Sen. Max Baucus, Montana Democrat and chairman of the Senate Finance Committee that’s writing a health care bill, said the tax on employer-provided plans would ruin private insurers.

“It’s basically what we’re doing,” Mr. Baucus said. “The only difference - the big difference - is he wants to repeal the employer [tax benefits]. It would destroy the insurance system in America as you know it. Otherwise, most of it is areas of reform that we’ve already provided for.”

Another group of Republicans took a more contrarian approach, introducing a bill that would in essence ban Democrats’ plans. Republican Reps. Mark Steven Kirk of Illinois and Charlie Dent of Pennsylvania announced a bill that would simply ban federal interference with private health insurance except in cases of existing Medicaid, Medicare, veterans or military health care.


Asian-American tops House rivals

LOS ANGELES | An Asian-American candidate emerged Tuesday as the leading contender to fill a U.S. House seat in an overwhelmingly Hispanic district.

Democrat Judy Chu topped a field of 12 candidates, making her the favorite to claim the seat in a July runoff. Democrats hold a more than 2 to 1 registration edge in the district.

With all precincts reporting, Ms. Chu had 31.9 percent, followed by fellow Democrat Gil Cedillo, a Hispanic state senator, with 23.4 percent.

Because no candidate got a majority, the top finishers in each party advance to a July 14 runoff.
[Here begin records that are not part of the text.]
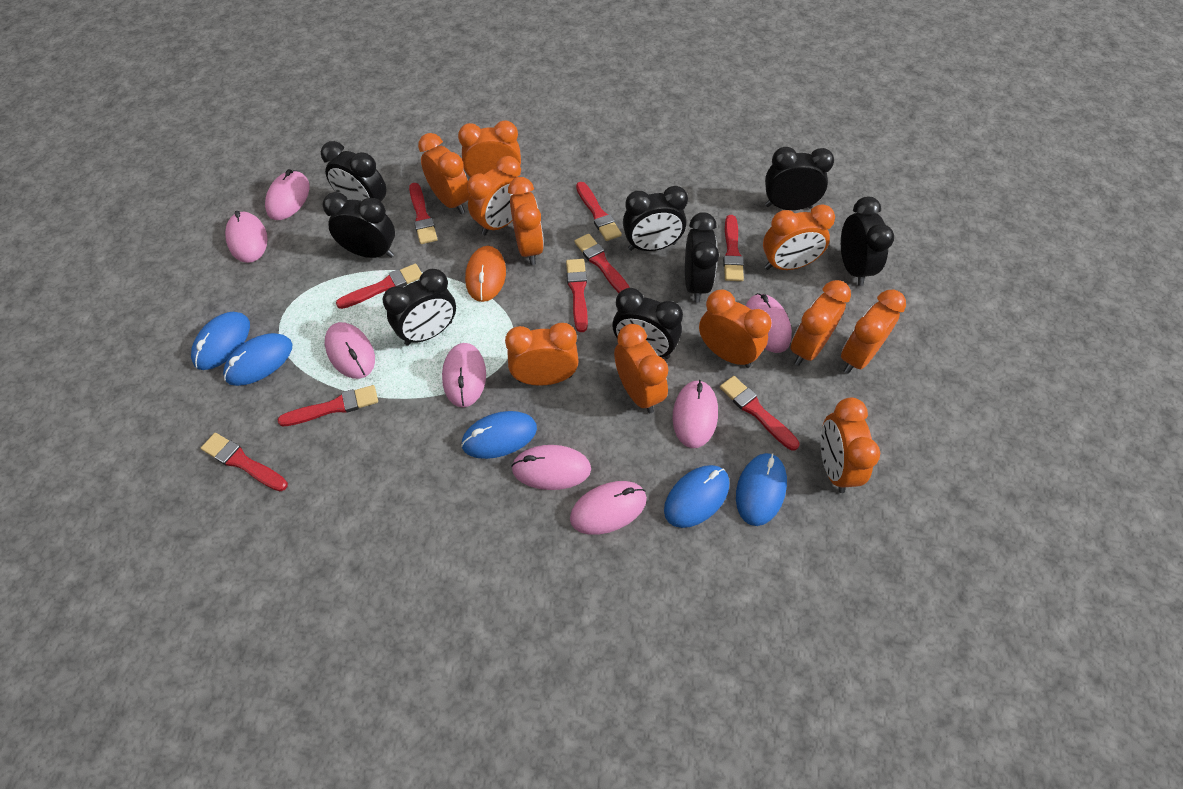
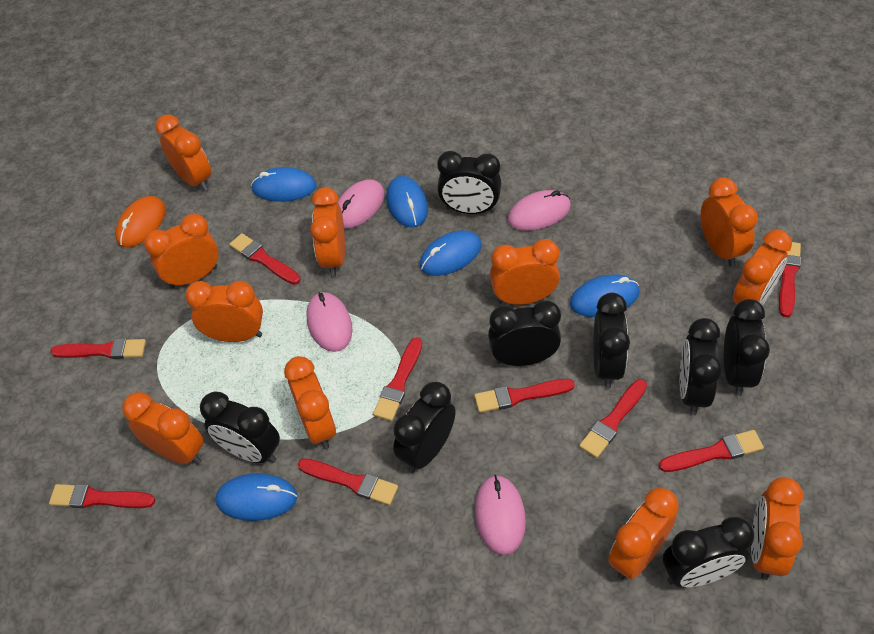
pink mouse: 8 -> 4

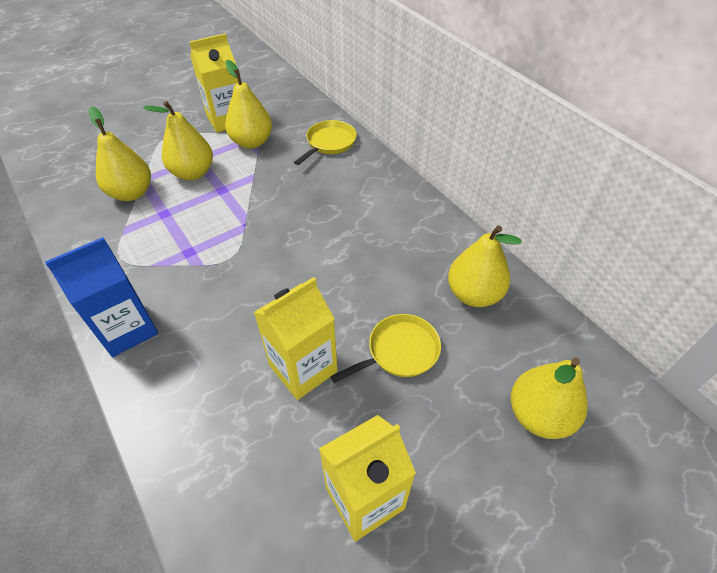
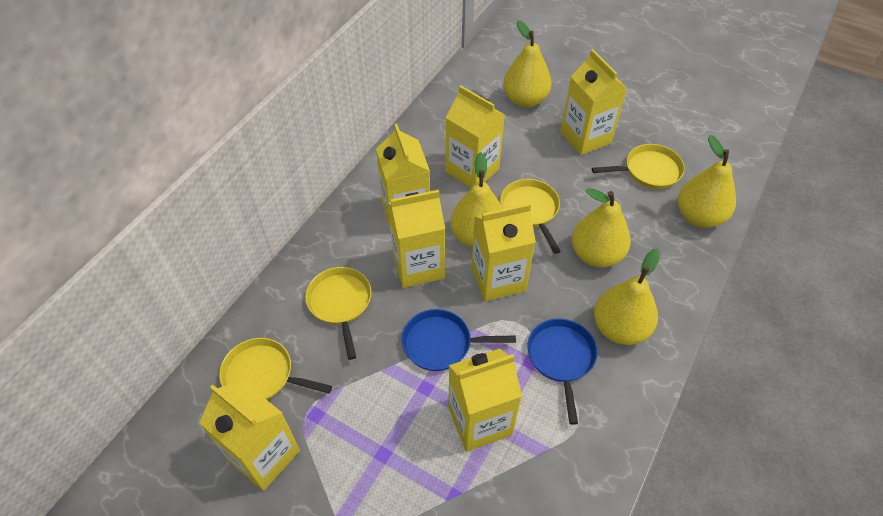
blue carton: 1 -> 0
blue pan: 0 -> 2
yellow carton: 3 -> 7
yellow pan: 2 -> 4

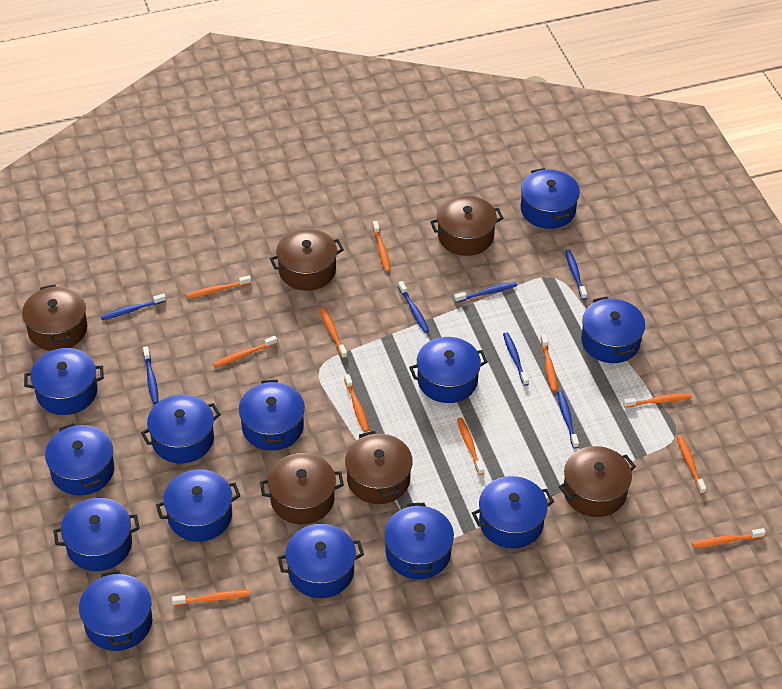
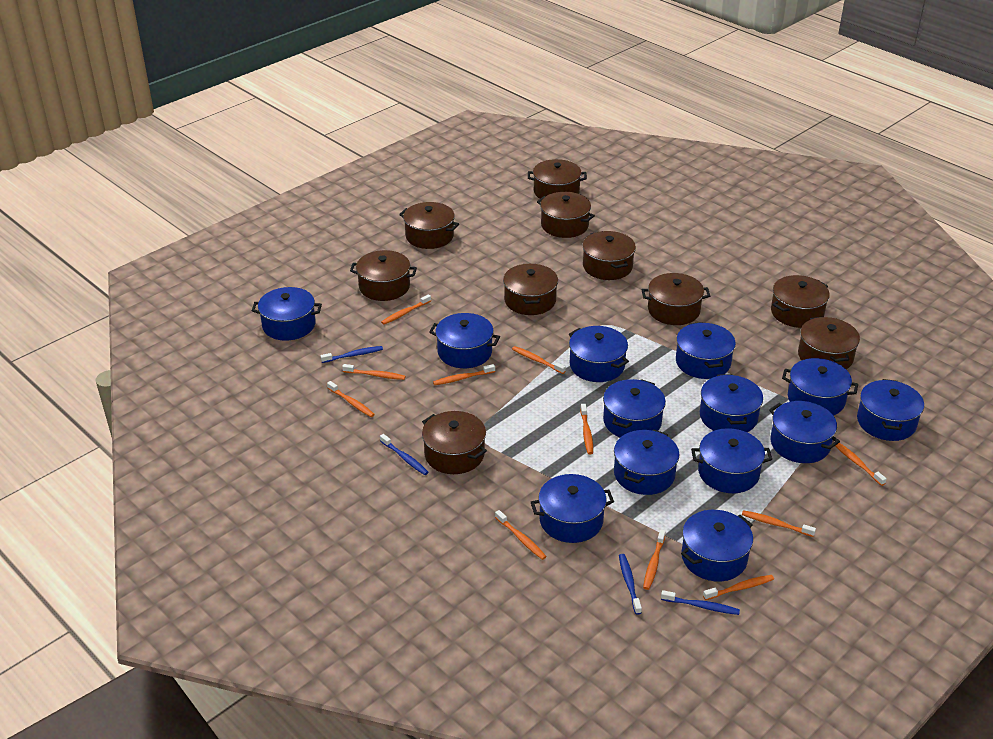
blue toothbrush: 7 -> 4
brown pot: 6 -> 10

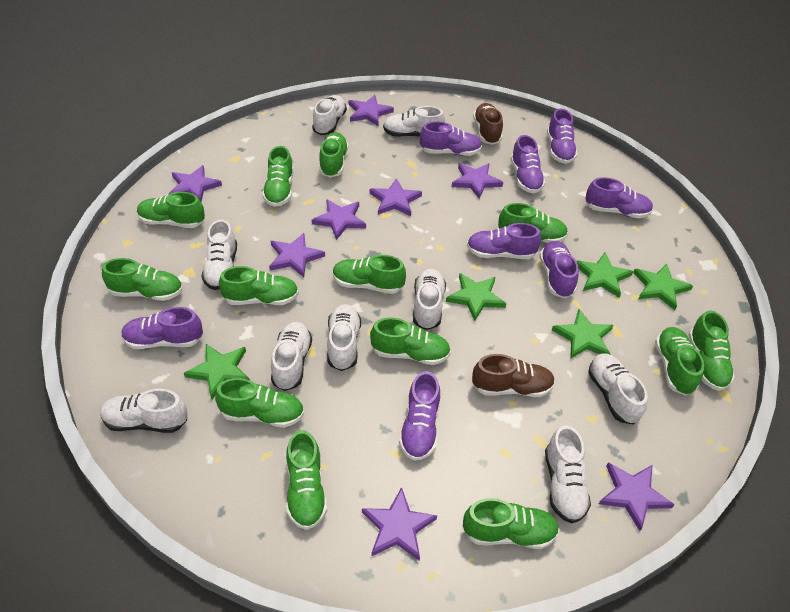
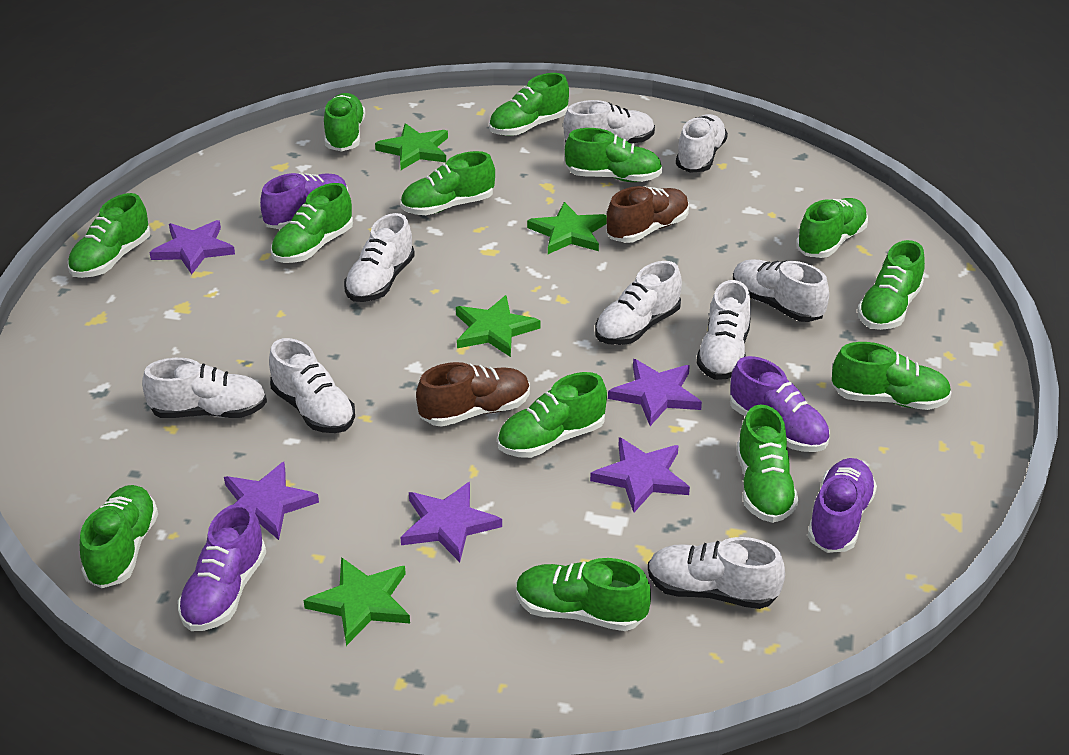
green star: 5 -> 4
purple shoe: 8 -> 4
purple star: 8 -> 5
The 32nd Congressional District seat has been in Hispanic hands since the 1980s. It was held by Hilda L. Solis until she resigned to become President Obama’s labor secretary.

The Republican winner, Betty Chu, shares Ms. Chu’s surname, setting up the possibility of a runoff that could be confusing for voters.
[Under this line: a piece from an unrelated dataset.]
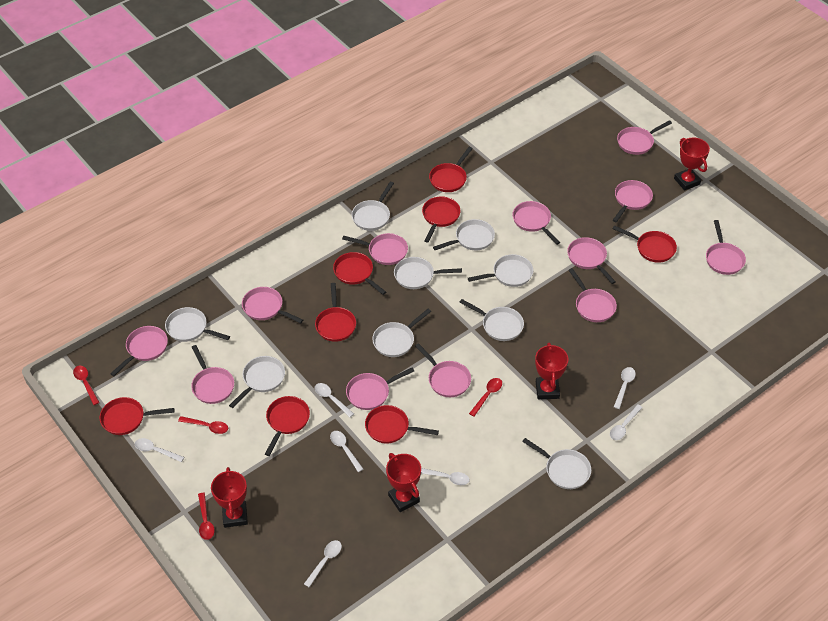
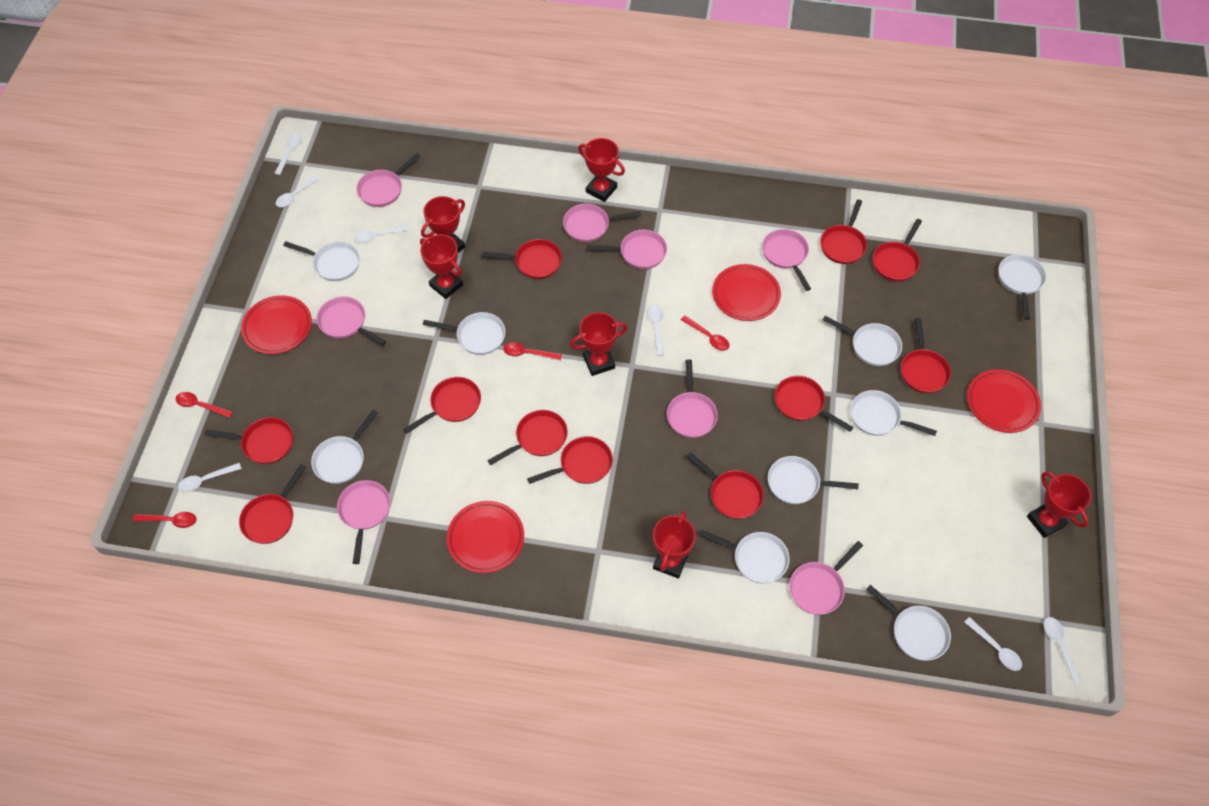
pink pan: 12 -> 8
red pan: 8 -> 11
red plate: 0 -> 4
red trophy: 4 -> 6

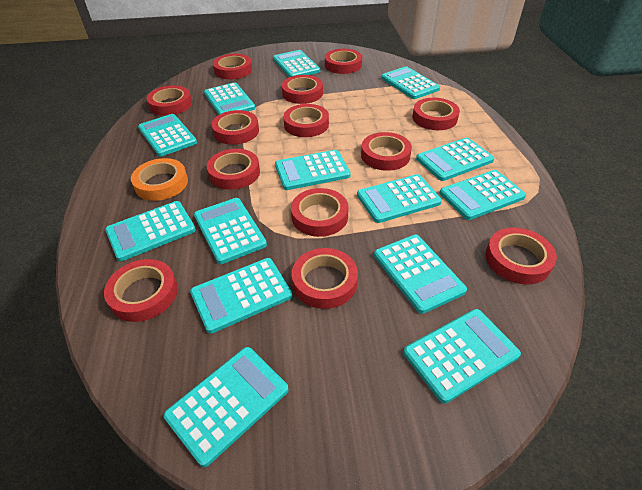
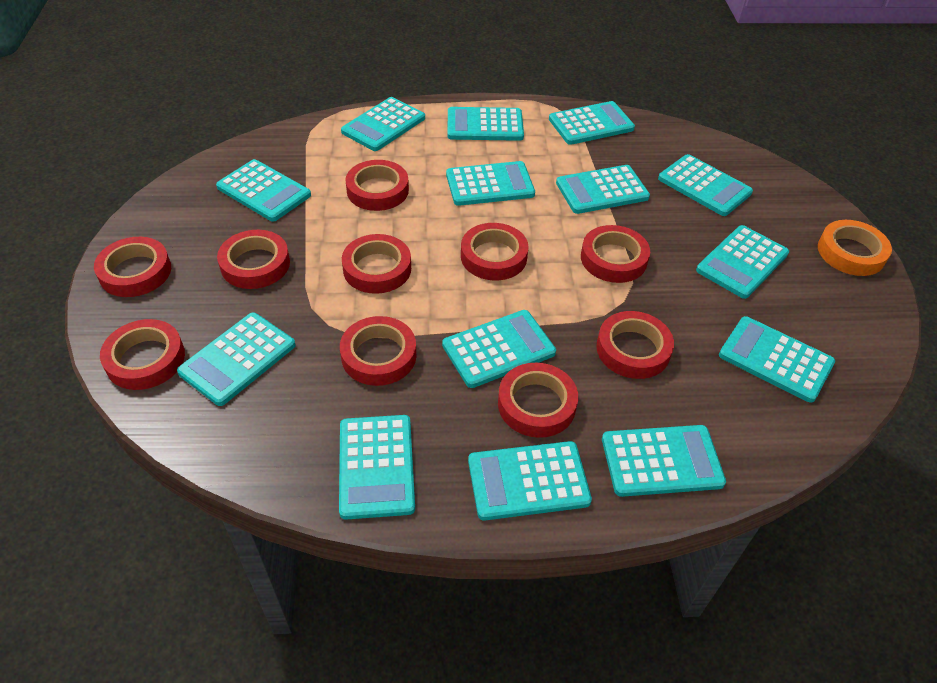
red tape: 13 -> 10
Judge undercuts terror detentions

A federal judge has ruled that the power of the president to hold terrorist suspects at Guantanamo Bay detention center is more limited than the administration would like, paving the way for a legal battle.
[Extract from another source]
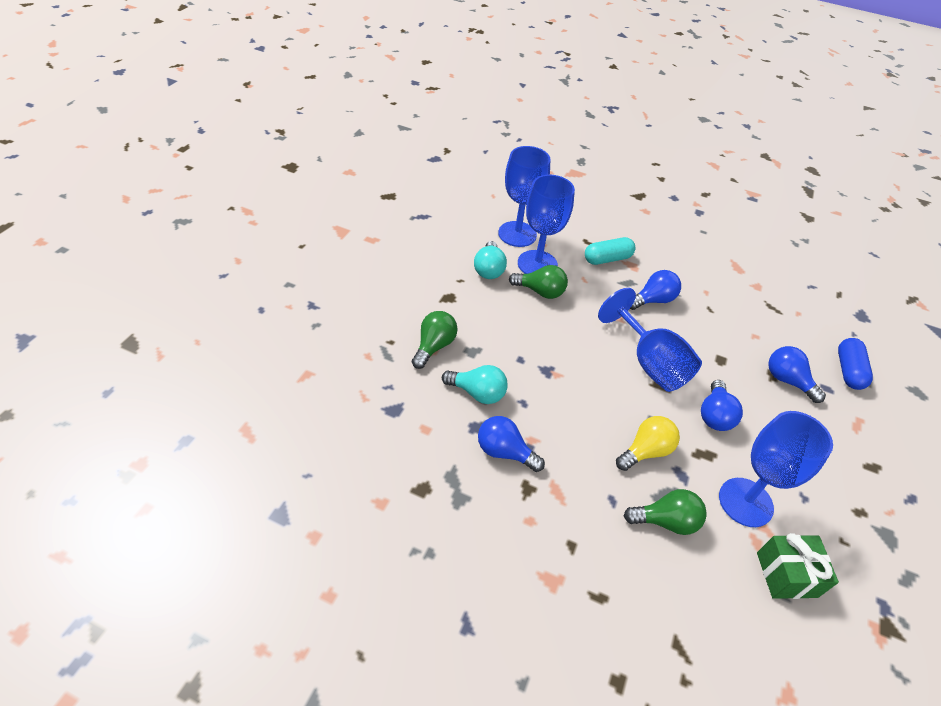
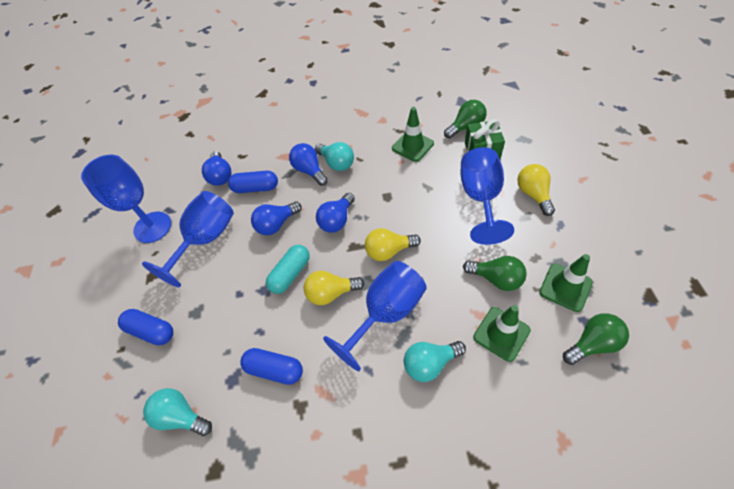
blue capsule: 1 -> 3
green traffic cone: 0 -> 3
turquoise light bulb: 2 -> 3
yellow light bulb: 1 -> 3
In his ruling, obtained by Agence France-Presse on Wednesday, Judge John Bates said the government cannot detain a person merely for having shown “substantial support” for the Taliban or al Qaeda.

“The government reliance on ‘substantial support’ as a basis for detention independent of membership in the Taliban, al Qaeda or an associated force is rejected,” Judge Bates wrote late Tuesday.

The notion of “substantial support” was put forward in March by the Justice Department as reason for the indefinite detentions of terrorist suspects without charge.

“There is at this time no justification in … the law of war for such an approach,” Judge Bates said.

“The government does, however, have the authority to detain ‘any person who has committed a belligerent act,’ ” he added.

Judge Bates is the fourth out of a dozen federal judges to give his view on the power of the president to detain inmates in Guantanamo Bay, Cuba, without trial. On the basis of his decision, he can decide whether to free some of the inmates.